◆ **Records supplied**
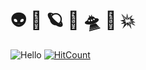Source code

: # 👽  💫 🪐 👾  🛸 💯 💥
![Hello](https://core.goatcounter.com/count?p=/test-img)
[![HitCount](http://hits.dwyl.com/fluential/fluential.svg)](http://hits.dwyl.com/fluential/fluential)
<!--
**fluential/fluential** is a ✨ _special_ ✨ repository because its `README.md` (this file) appears on your GitHub profile.

Here are some ideas to get you started:

- 🔭 I’m currently working on ...
- 🌱 I’m currently learning ...
- 👯 I’m looking to collaborate on ...
- 🤔 I’m looking for help with ...
- 💬 Ask me about ...
- 📫 How to reach me: ...
- 😄 Pronouns: ...
- ⚡ Fun fact: ...
-->
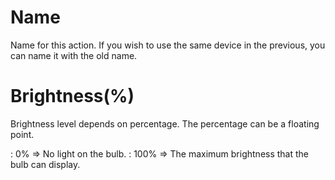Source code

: 
<i class="icon-font"></i>Name
===================
Name for this action. If you wish to use the same device in the previous, you can name it with the old name.


<i class="icon-lightbulb"></i>Brightness(%) 
===================  
  Brightness level depends on percentage. The percentage can be a floating point.
         
: 0% => No light on the bulb.
: 100% => The maximum brightness that the bulb can display.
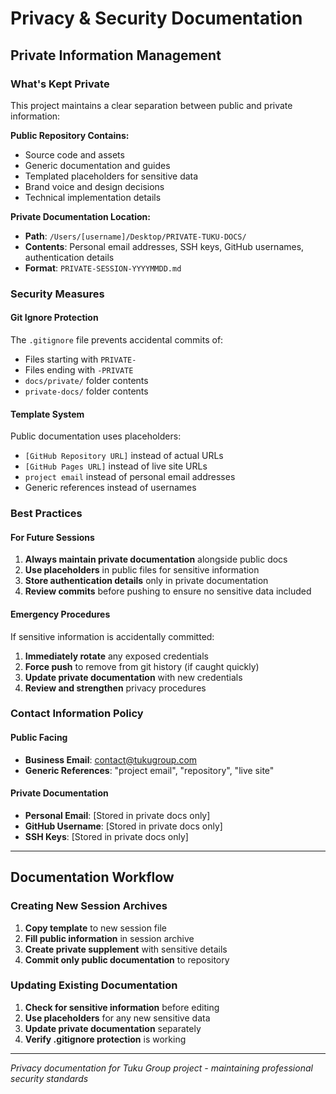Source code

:# Privacy & Security Documentation

## Private Information Management

### What's Kept Private
This project maintains a clear separation between public and private information:

**Public Repository Contains:**
- Source code and assets
- Generic documentation and guides
- Templated placeholders for sensitive data
- Brand voice and design decisions
- Technical implementation details

**Private Documentation Location:**
- **Path**: `/Users/[username]/Desktop/PRIVATE-TUKU-DOCS/`
- **Contents**: Personal email addresses, SSH keys, GitHub usernames, authentication details
- **Format**: `PRIVATE-SESSION-YYYYMMDD.md`

### Security Measures

#### Git Ignore Protection
The `.gitignore` file prevents accidental commits of:
- Files starting with `PRIVATE-`
- Files ending with `-PRIVATE`
- `docs/private/` folder contents
- `private-docs/` folder contents

#### Template System
Public documentation uses placeholders:
- `[GitHub Repository URL]` instead of actual URLs
- `[GitHub Pages URL]` instead of live site URLs
- `project email` instead of personal email addresses
- Generic references instead of usernames

### Best Practices

#### For Future Sessions
1. **Always maintain private documentation** alongside public docs
2. **Use placeholders** in public files for sensitive information
3. **Store authentication details** only in private documentation
4. **Review commits** before pushing to ensure no sensitive data included

#### Emergency Procedures
If sensitive information is accidentally committed:
1. **Immediately rotate** any exposed credentials
2. **Force push** to remove from git history (if caught quickly)
3. **Update private documentation** with new credentials
4. **Review and strengthen** privacy procedures

### Contact Information Policy

#### Public Facing
- **Business Email**: contact@tukugroup.com
- **Generic References**: "project email", "repository", "live site"

#### Private Documentation
- **Personal Email**: [Stored in private docs only]
- **GitHub Username**: [Stored in private docs only]
- **SSH Keys**: [Stored in private docs only]

---

## Documentation Workflow

### Creating New Session Archives
1. **Copy template** to new session file
2. **Fill public information** in session archive
3. **Create private supplement** with sensitive details
4. **Commit only public documentation** to repository

### Updating Existing Documentation
1. **Check for sensitive information** before editing
2. **Use placeholders** for any new sensitive data
3. **Update private documentation** separately
4. **Verify .gitignore protection** is working

---

*Privacy documentation for Tuku Group project - maintaining professional security standards*
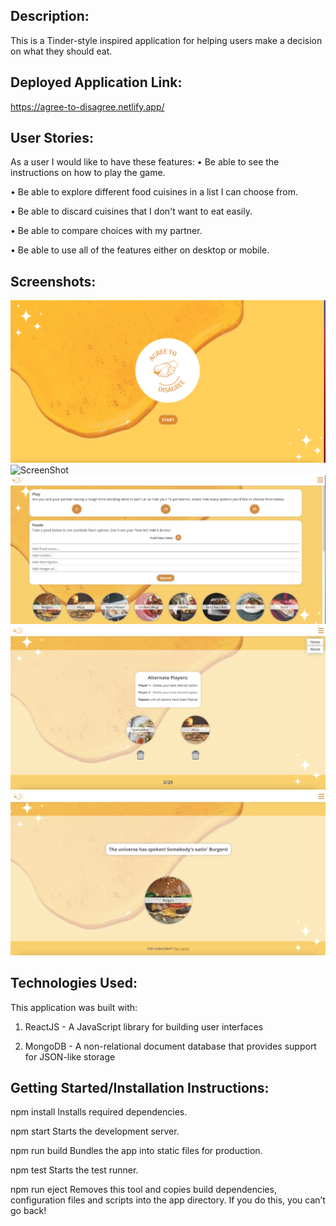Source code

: ## Description:
This is a Tinder-style inspired application for helping users make a decision on what they should eat. 

## Deployed Application Link:

https://agree-to-disagree.netlify.app/


## User Stories:

As a user I would like to have these features:
• Be able to see the instructions on how to play the game.

• Be able to explore different food cuisines in a list I can choose from.

• Be able to discard cuisines that I don't want to eat easily.

• Be able to compare choices with my partner.

• Be able to use all of the features either on desktop or mobile.


## Screenshots:

![ScreenShot](public/homeImage.png)
![ScreenShot](public/playImage1.png)
![ScreenShot](public/playImage2.png)
![ScreenShot](public/playImage3.png)
![ScreenShot](public/playImage4.png)


## Technologies Used:
 
 This application was built with:

 1.  ReactJS - A JavaScript library for building user interfaces

 2.  MongoDB -  A non-relational document database that provides support for JSON-like storage


## Getting Started/Installation Instructions:
npm install Installs required dependencies.

npm start Starts the development server.

npm run build Bundles the app into static files for production.

npm test Starts the test runner.

npm run eject Removes this tool and copies build dependencies, configuration files and scripts into the app directory. If you do this, you can’t go back!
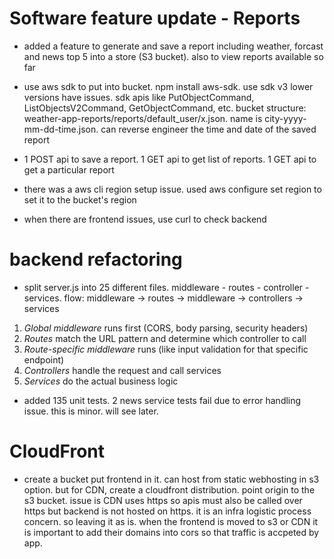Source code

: # Software feature update - Reports

- added a feature to generate and save a report including weather, forcast and news top 5 into a store (S3 bucket). also to view reports available so far

- use aws sdk to put into bucket. npm install aws-sdk. use sdk v3 lower versions have issues. sdk apis like 
PutObjectCommand, ListObjectsV2Command, GetObjectCommand,
etc. bucket structure: weather-app-reports/reports/default_user/x.json. name is city-yyyy-mm-dd-time.json. can reverse engineer the time and date of the saved report

- 1 POST api to save a report. 1 GET api to get list of reports. 1 GET api to get a particular report

- there was a aws cli region setup issue. used aws configure set region to set it to the bucket's region

- when there are frontend issues, use curl to check backend

# backend refactoring

- split server.js into 25 different files. middleware - routes - controller - services. flow: middleware -> routes -> middleware -> controllers -> services

1. *Global middleware* runs first (CORS, body parsing, security headers)
2. *Routes* match the URL pattern and determine which controller to call
3. *Route-specific middleware* runs (like input validation for that specific endpoint)
4. *Controllers* handle the request and call services
5. *Services* do the actual business logic

- added 135 unit tests. 2 news service tests fail due to error handling issue. this is minor. will see later.

# CloudFront 
- create a bucket put frontend in it. can host from static webhosting in s3 option. but for CDN, create a cloudfront distribution. point origin to the s3 bucket. issue is CDN uses https so apis must also be called over https but backend is not hosted on https. it is an infra logistic process concern. so leaving it as is.
when the frontend is moved to s3 or CDN it is important to add their domains into cors so that traffic is accpeted by app.
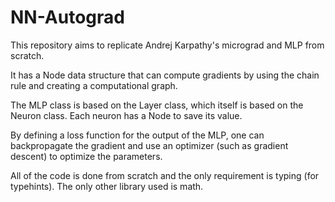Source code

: # NN-Autograd
This repository aims to replicate Andrej Karpathy's micrograd and MLP from scratch.

It has a Node data structure that can compute gradients by using the chain rule and creating a computational graph.

The MLP class is based on the Layer class, which itself is based on the Neuron class. Each neuron has a Node to save its value.

By defining a loss function for the output of the MLP, one can backpropagate the gradient and use an optimizer (such as gradient descent) to optimize the parameters.

All of the code is done from scratch and the only requirement is typing (for typehints). The only other library used is math.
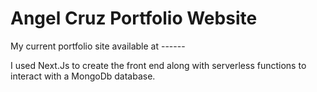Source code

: # Angel Cruz Portfolio Website

My current portfolio site available at ------

I used Next.Js to create the front end along with serverless functions to interact with a MongoDb database.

◆ **Exercise prompt**
Determine the number of lines in the data that contain "when" as a word or string, and state only that number.

◆ **Written solution**
2